ASSIGNMENT
Any picture in the data below should be skipped, while every line is repeated exactly.

....

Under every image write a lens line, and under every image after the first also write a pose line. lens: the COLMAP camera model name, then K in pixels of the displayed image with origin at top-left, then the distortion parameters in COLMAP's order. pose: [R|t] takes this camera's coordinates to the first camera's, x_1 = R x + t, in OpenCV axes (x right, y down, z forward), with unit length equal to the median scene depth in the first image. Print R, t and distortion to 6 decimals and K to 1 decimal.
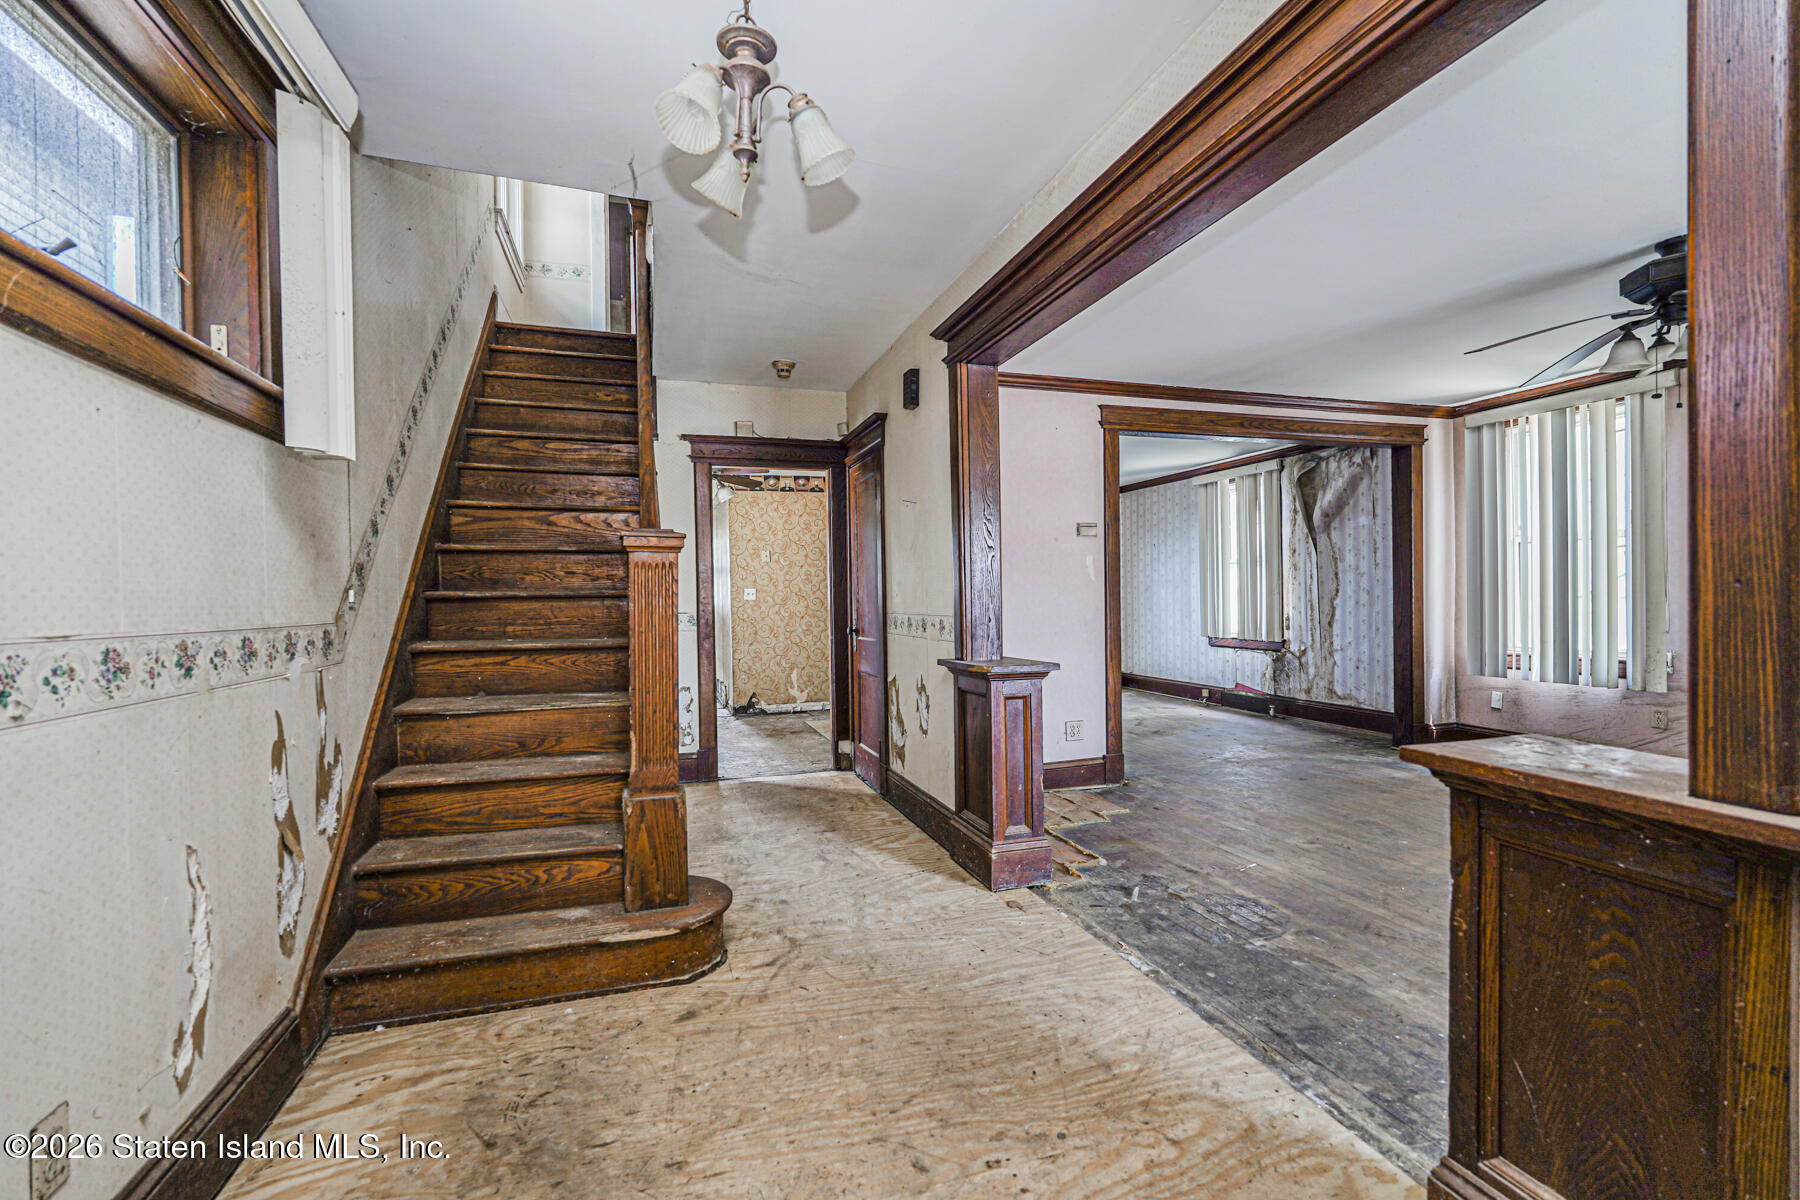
lens RADIAL K [[791.0, 0, 903.1], [0, 791.0, 598.4], [0, 0, 1]] dist [-0.014334, 0.007555]
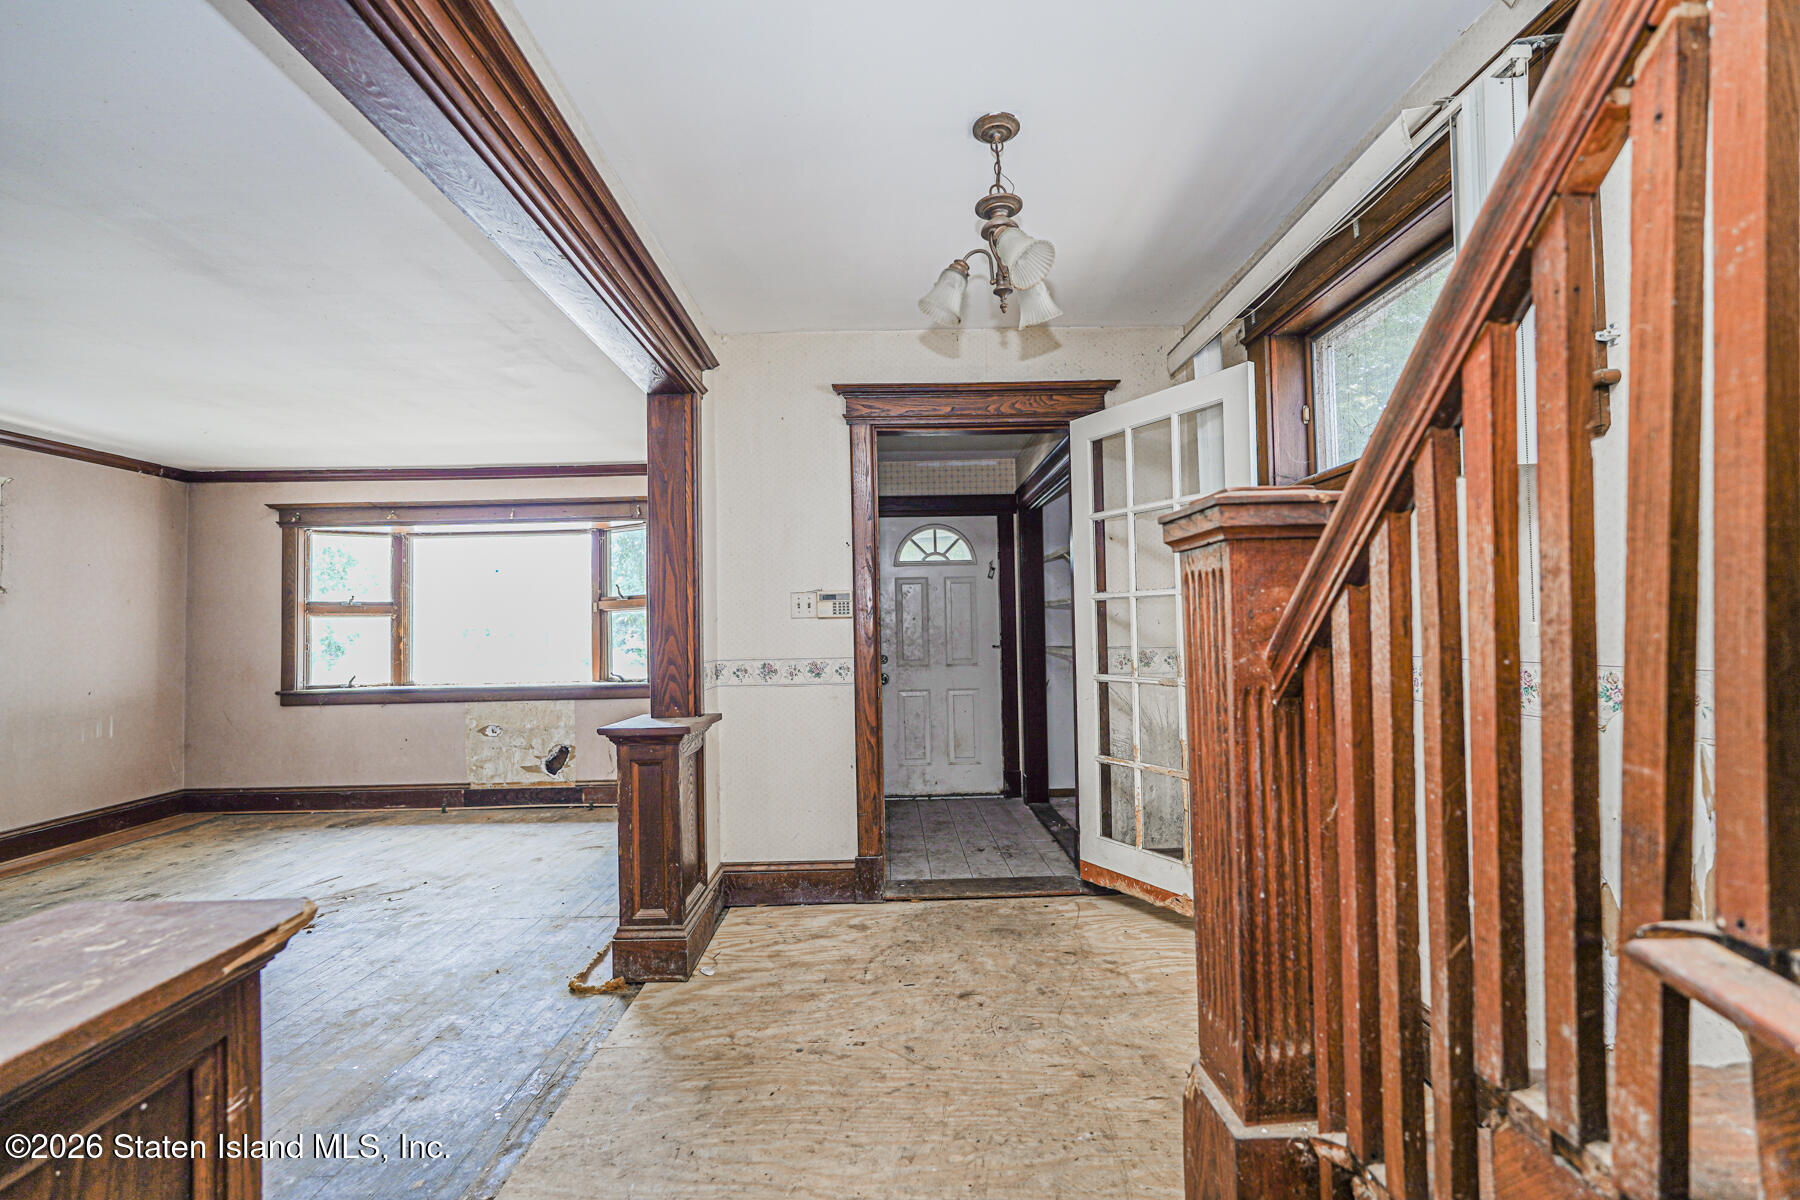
lens RADIAL K [[791.0, 0, 896.4], [0, 791.0, 616.5], [0, 0, 1]] dist [-0.014334, 0.007555]
pose [[-0.954436, 0.040302, 0.295683, -0.183088], [0.035179, 0.999125, -0.022628, -0.011674], [-0.296336, -0.011196, -0.955018, 1.064679]]
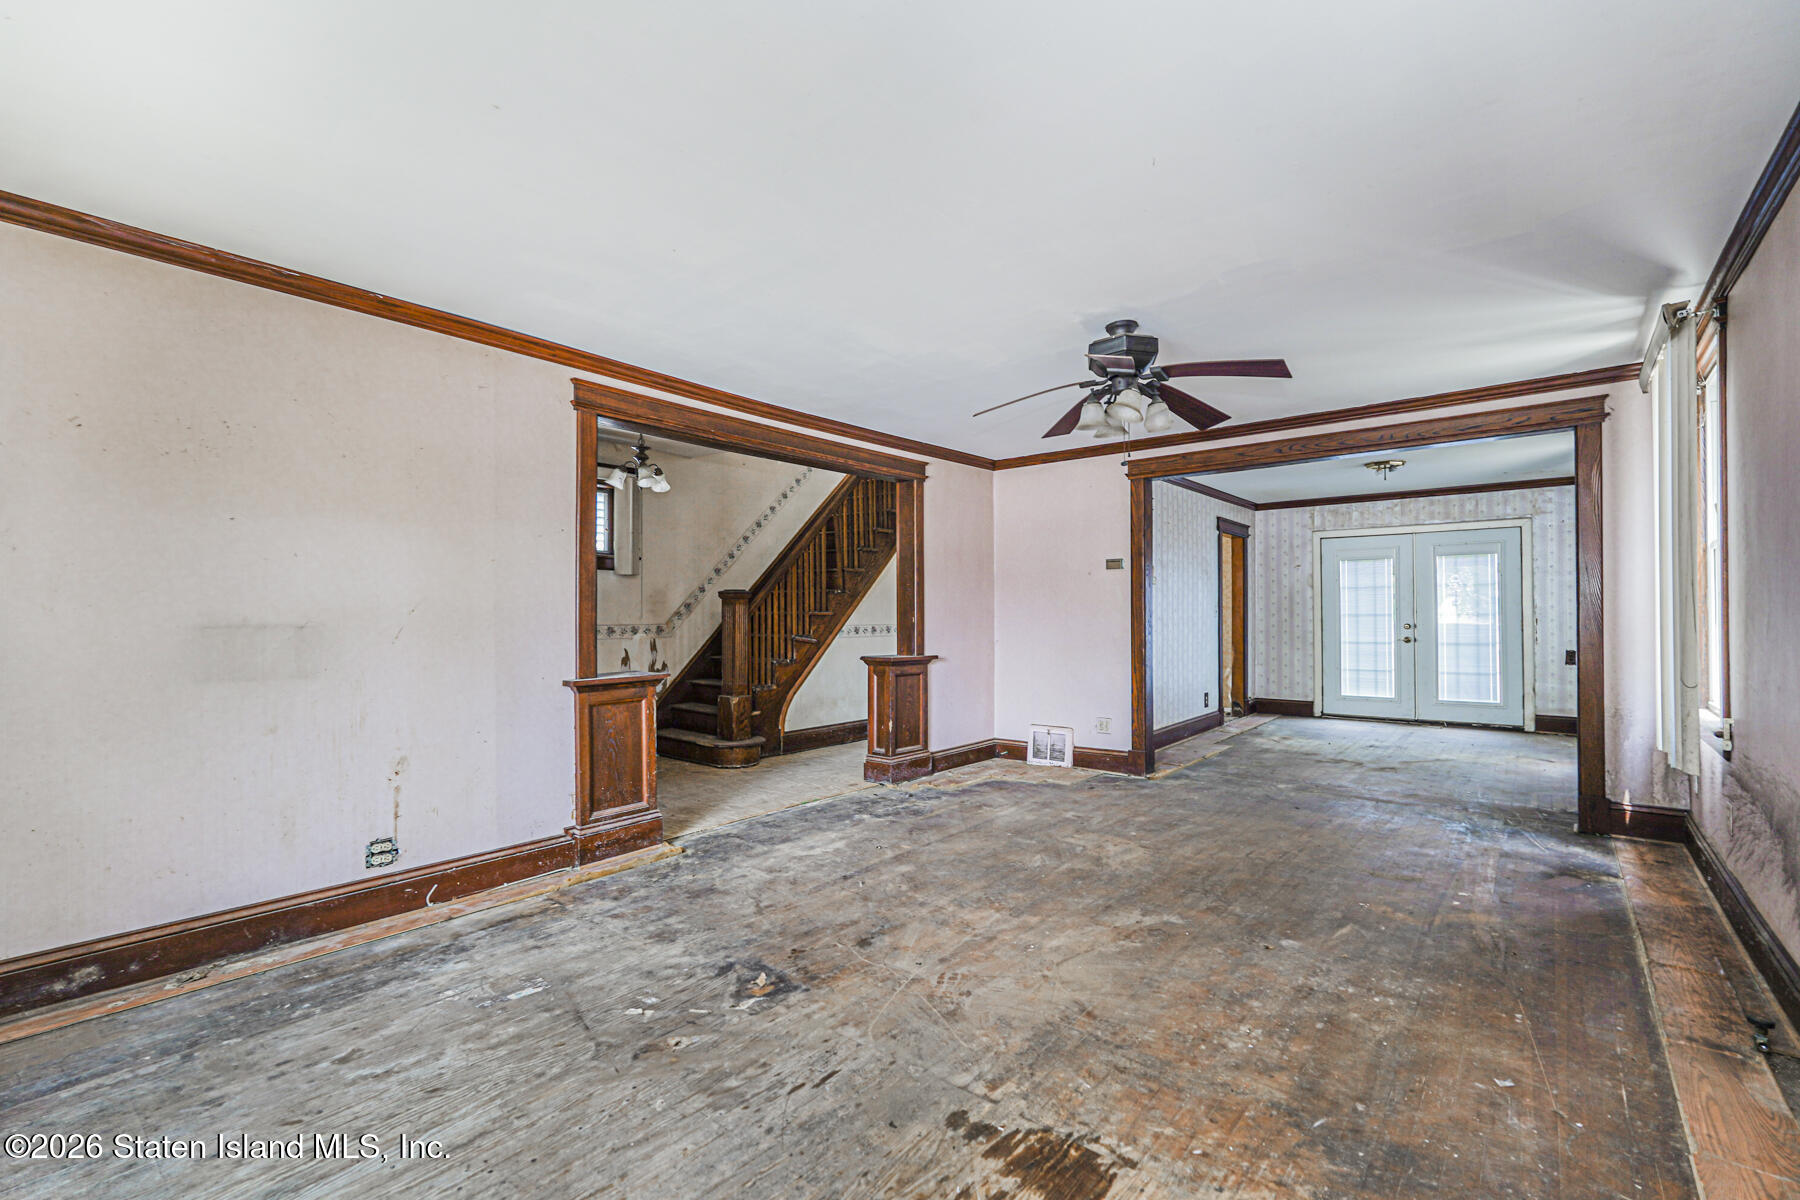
lens RADIAL K [[791.0, 0, 906.9], [0, 791.0, 608.2], [0, 0, 1]] dist [-0.014334, 0.007555]
pose [[0.542342, 0.006142, -0.840135, 1.473759], [-0.005182, 0.999979, 0.003966, -0.029206], [0.840142, 0.002202, 0.542362, 0.081935]]
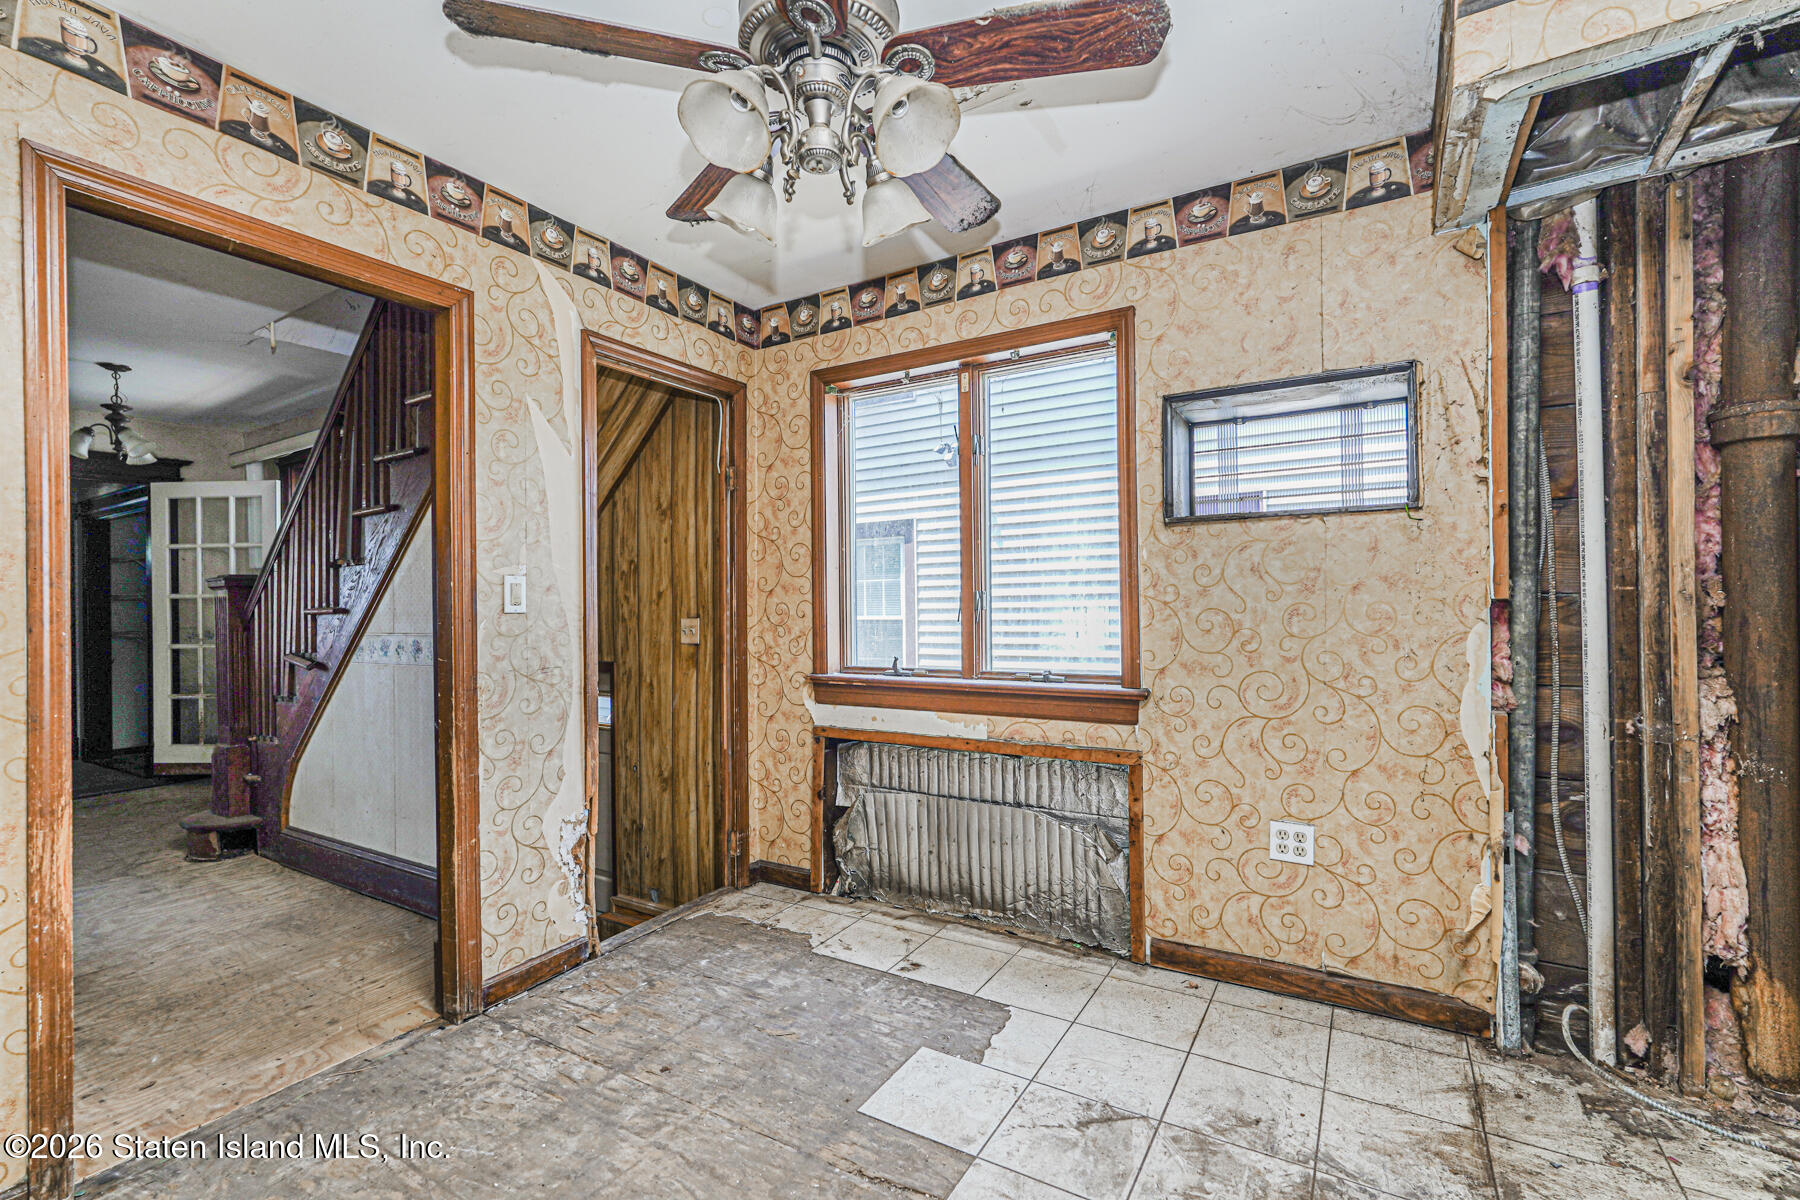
lens RADIAL K [[791.0, 0, 900.6], [0, 791.0, 611.1], [0, 0, 1]] dist [-0.014334, 0.007555]
pose [[-0.757448, 0.023350, -0.652478, -0.209736], [0.022805, 0.999697, 0.009303, -0.000562], [0.652498, -0.007834, -0.757750, 2.176762]]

....

SOLUTION TO THIS EXERCISE
Under every image write a lens line, and under every image after the first also write a pose line. lens: the COLMAP camera model name, then K in pixels of the displayed image with origin at top-left, then the distortion parameters in COLMAP's order. pose: [R|t] takes this camera's coordinates to the first camera's, x_1 = R x + t, in OpenCV axes (x right, y down, z forward), with unit length equal to the median scene depth in the first image. Print R, t and distortion to 6 decimals and K to 1 decimal.
lens RADIAL K [[791.0, 0, 903.1], [0, 791.0, 598.4], [0, 0, 1]] dist [-0.014334, 0.007555]
lens RADIAL K [[791.0, 0, 896.4], [0, 791.0, 616.5], [0, 0, 1]] dist [-0.014334, 0.007555]
pose [[-0.954436, 0.040302, 0.295683, -0.183088], [0.035179, 0.999125, -0.022628, -0.011674], [-0.296336, -0.011196, -0.955018, 1.064679]]
lens RADIAL K [[791.0, 0, 906.9], [0, 791.0, 608.2], [0, 0, 1]] dist [-0.014334, 0.007555]
pose [[0.542342, 0.006142, -0.840135, 1.473759], [-0.005182, 0.999979, 0.003966, -0.029206], [0.840142, 0.002202, 0.542362, 0.081935]]
lens RADIAL K [[791.0, 0, 900.6], [0, 791.0, 611.1], [0, 0, 1]] dist [-0.014334, 0.007555]
pose [[-0.757448, 0.023350, -0.652478, -0.209736], [0.022805, 0.999697, 0.009303, -0.000562], [0.652498, -0.007834, -0.757750, 2.176762]]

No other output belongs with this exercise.